Below are some records. Return exactly the lines from the one with "X97525000Y-69500000D03*" to the one with "X96000000Y-66675000D03*", and nothing else.

───── Provided information ─────

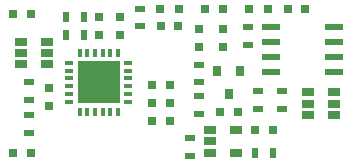
<source format=gbr>
G04 #@! TF.FileFunction,Paste,Top*
%FSLAX46Y46*%
G04 Gerber Fmt 4.6, Leading zero omitted, Abs format (unit mm)*
G04 Created by KiCad (PCBNEW 4.0.5) date Monday, February 13, 2017 'AMt' 09:35:04 AM*
%MOMM*%
%LPD*%
G01*
G04 APERTURE LIST*
%ADD10C,0.100000*%
%ADD11R,0.750000X0.800000*%
%ADD12R,0.800000X0.750000*%
%ADD13R,0.800000X0.900000*%
%ADD14R,0.800000X0.800000*%
%ADD15R,1.060000X0.650000*%
%ADD16R,0.500000X0.900000*%
%ADD17R,0.900000X0.500000*%
%ADD18R,0.300000X0.800000*%
%ADD19R,0.800000X0.300000*%
%ADD20R,3.600000X3.600000*%
%ADD21R,1.550000X0.600000*%
G04 APERTURE END LIST*
D10*
D11*
X103000000Y-68750000D03*
X103000000Y-67250000D03*
X107000000Y-62500000D03*
X107000000Y-64000000D03*
D12*
X114500000Y-60750000D03*
X116000000Y-60750000D03*
X103750000Y-62250000D03*
X105250000Y-62250000D03*
X104500000Y-70250000D03*
X103000000Y-70250000D03*
X91250000Y-61250000D03*
X92750000Y-61250000D03*
D11*
X100300000Y-61500000D03*
X100300000Y-63000000D03*
X109050000Y-62500000D03*
X109050000Y-64000000D03*
X104500000Y-68750000D03*
X104500000Y-67250000D03*
D12*
X108750000Y-69500000D03*
X110250000Y-69500000D03*
D11*
X94250000Y-69000000D03*
X94250000Y-67500000D03*
X98500000Y-61500000D03*
X98500000Y-63000000D03*
D12*
X113250000Y-71000000D03*
X111750000Y-71000000D03*
X107500000Y-60750000D03*
X109000000Y-60750000D03*
D13*
X110450000Y-66000000D03*
X108550000Y-66000000D03*
X109500000Y-68000000D03*
D14*
X103700000Y-60750000D03*
X105300000Y-60750000D03*
X111200000Y-60750000D03*
X112800000Y-60750000D03*
D15*
X91900000Y-63550000D03*
X91900000Y-64500000D03*
X91900000Y-65450000D03*
X94100000Y-65450000D03*
X94100000Y-63550000D03*
X94100000Y-64500000D03*
X116200000Y-67850000D03*
X116200000Y-68800000D03*
X116200000Y-69750000D03*
X118400000Y-69750000D03*
X118400000Y-67850000D03*
X118400000Y-68800000D03*
D16*
X95750000Y-61500000D03*
X97250000Y-61500000D03*
X95750000Y-63000000D03*
X97250000Y-63000000D03*
D17*
X107000000Y-68150000D03*
X107000000Y-69650000D03*
X106250000Y-71750000D03*
X106250000Y-73250000D03*
X107000000Y-67000000D03*
X107000000Y-65500000D03*
D16*
X111750000Y-73000000D03*
X113250000Y-73000000D03*
D17*
X92600000Y-71250000D03*
X92600000Y-69750000D03*
X92600000Y-67000000D03*
X92600000Y-68500000D03*
X112000000Y-69250000D03*
X112000000Y-67750000D03*
X102000000Y-62250000D03*
X102000000Y-60750000D03*
X111150000Y-63850000D03*
X111150000Y-62350000D03*
X114000000Y-67750000D03*
X114000000Y-69250000D03*
D18*
X96875000Y-69500000D03*
X97525000Y-69500000D03*
X98175000Y-69500000D03*
X98825000Y-69500000D03*
X99475000Y-69500000D03*
X100125000Y-69500000D03*
D19*
X101000000Y-68625000D03*
X101000000Y-67975000D03*
X101000000Y-67325000D03*
X101000000Y-66675000D03*
X101000000Y-66025000D03*
X101000000Y-65375000D03*
D18*
X100125000Y-64500000D03*
X99475000Y-64500000D03*
X98825000Y-64500000D03*
X98175000Y-64500000D03*
X97525000Y-64500000D03*
X96875000Y-64500000D03*
D19*
X96000000Y-65375000D03*
X96000000Y-66025000D03*
X96000000Y-66675000D03*
X96000000Y-67325000D03*
X96000000Y-67975000D03*
X96000000Y-68625000D03*
D20*
X98500000Y-67000000D03*
D15*
X107900000Y-71050000D03*
X107900000Y-72000000D03*
X107900000Y-72950000D03*
X110100000Y-72950000D03*
X110100000Y-71050000D03*
D21*
X113050000Y-62345000D03*
X113050000Y-63615000D03*
X113050000Y-64885000D03*
X113050000Y-66155000D03*
X118450000Y-66155000D03*
X118450000Y-64885000D03*
X118450000Y-63615000D03*
X118450000Y-62345000D03*
D12*
X91250000Y-73000000D03*
X92750000Y-73000000D03*
M02*

</source>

─────

** Response area **
X97525000Y-69500000D03*
X98175000Y-69500000D03*
X98825000Y-69500000D03*
X99475000Y-69500000D03*
X100125000Y-69500000D03*
D19*
X101000000Y-68625000D03*
X101000000Y-67975000D03*
X101000000Y-67325000D03*
X101000000Y-66675000D03*
X101000000Y-66025000D03*
X101000000Y-65375000D03*
D18*
X100125000Y-64500000D03*
X99475000Y-64500000D03*
X98825000Y-64500000D03*
X98175000Y-64500000D03*
X97525000Y-64500000D03*
X96875000Y-64500000D03*
D19*
X96000000Y-65375000D03*
X96000000Y-66025000D03*
X96000000Y-66675000D03*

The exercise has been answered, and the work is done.